(Collected data)
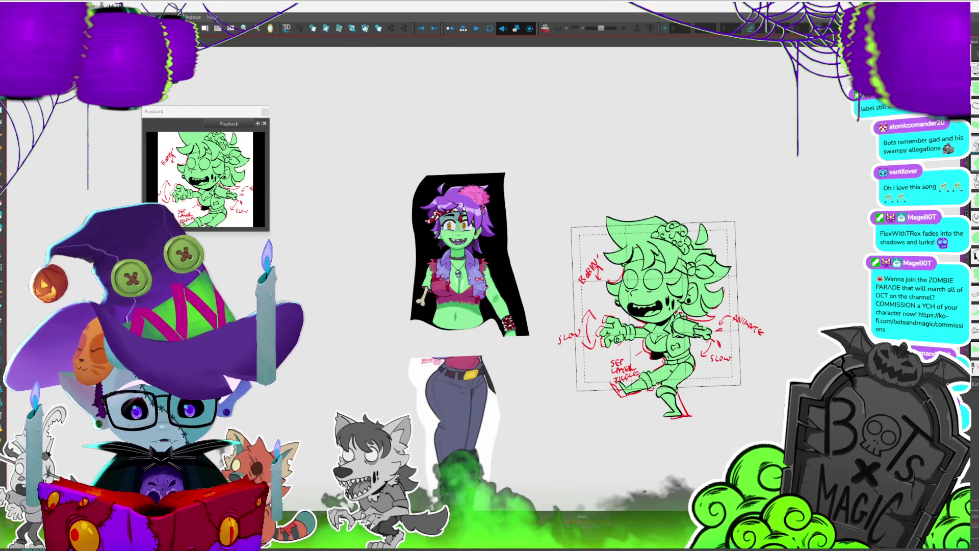
{"action": "scroll", "coordinate": [533, 255], "scroll_direction": "up", "scroll_amount": 5}
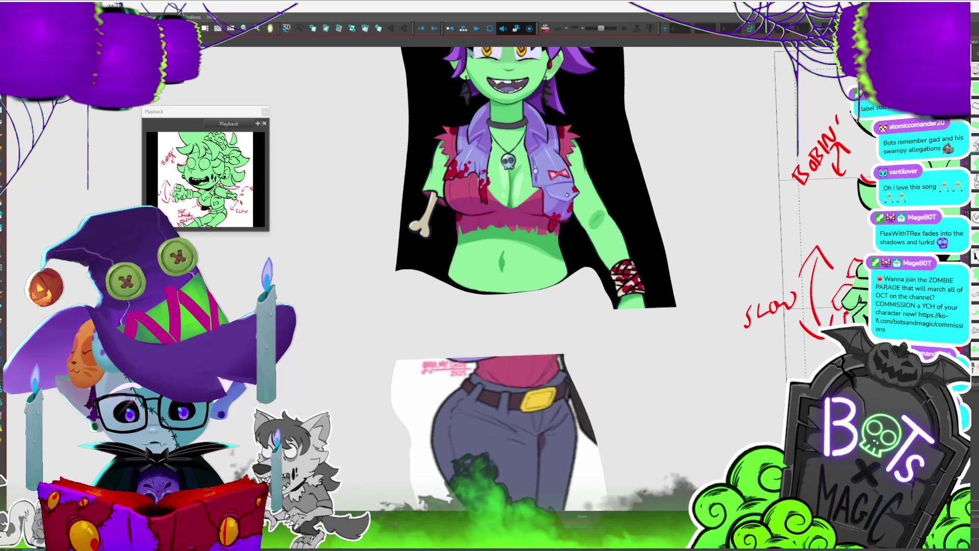
{"action": "scroll", "coordinate": [493, 285], "scroll_direction": "down", "scroll_amount": 2}
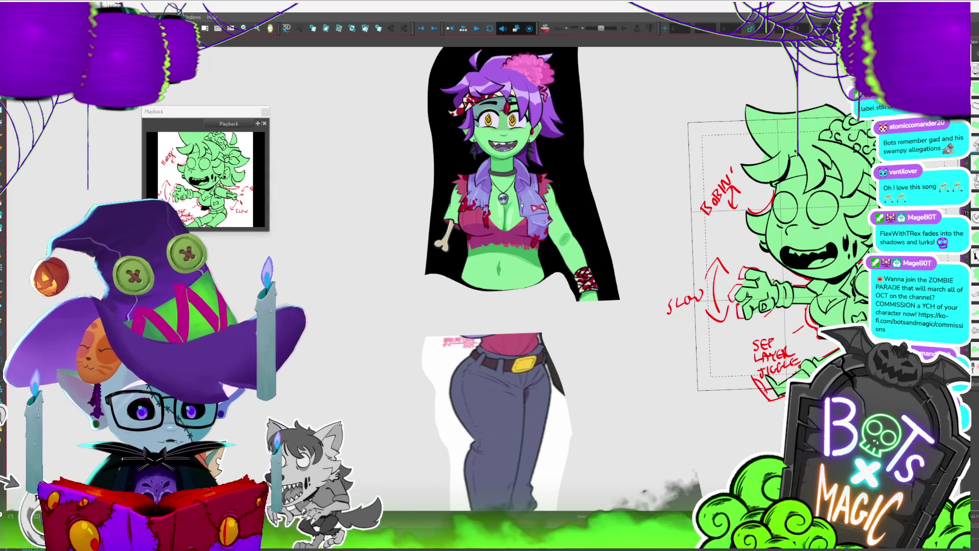
{"action": "mouse_move", "coordinate": [801, 204]}
{"action": "left_mouse_down"}
{"action": "mouse_move", "coordinate": [558, 98]}
{"action": "mouse_move", "coordinate": [558, 241]}
{"action": "mouse_move", "coordinate": [581, 225]}
{"action": "left_mouse_up"}
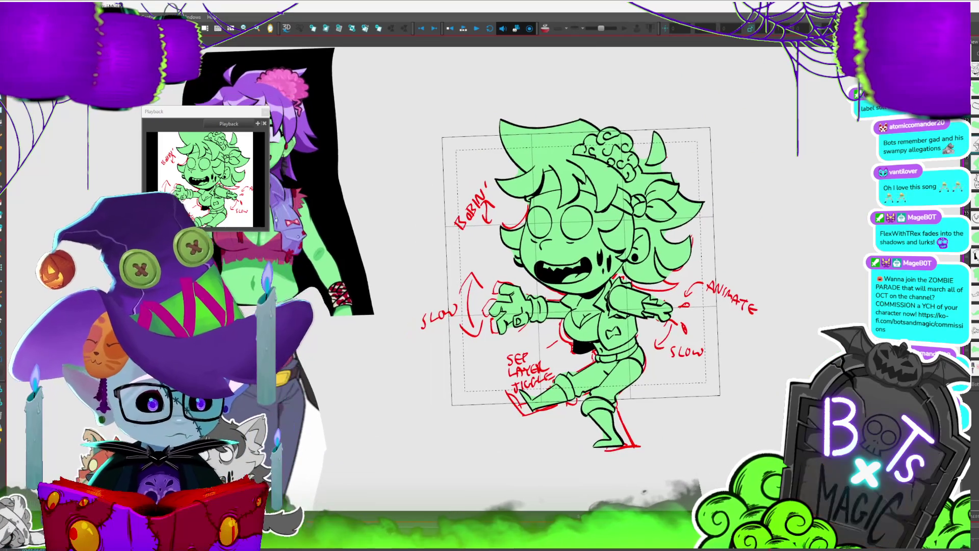
{"action": "scroll", "coordinate": [632, 346], "scroll_direction": "up", "scroll_amount": 2}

### [TASK STATEMENT]
Review the entries above and return every line where "scroll" appears.

### [ANSWER SECTION]
{"action": "scroll", "coordinate": [533, 255], "scroll_direction": "up", "scroll_amount": 5}
{"action": "scroll", "coordinate": [493, 285], "scroll_direction": "down", "scroll_amount": 2}
{"action": "scroll", "coordinate": [632, 346], "scroll_direction": "up", "scroll_amount": 2}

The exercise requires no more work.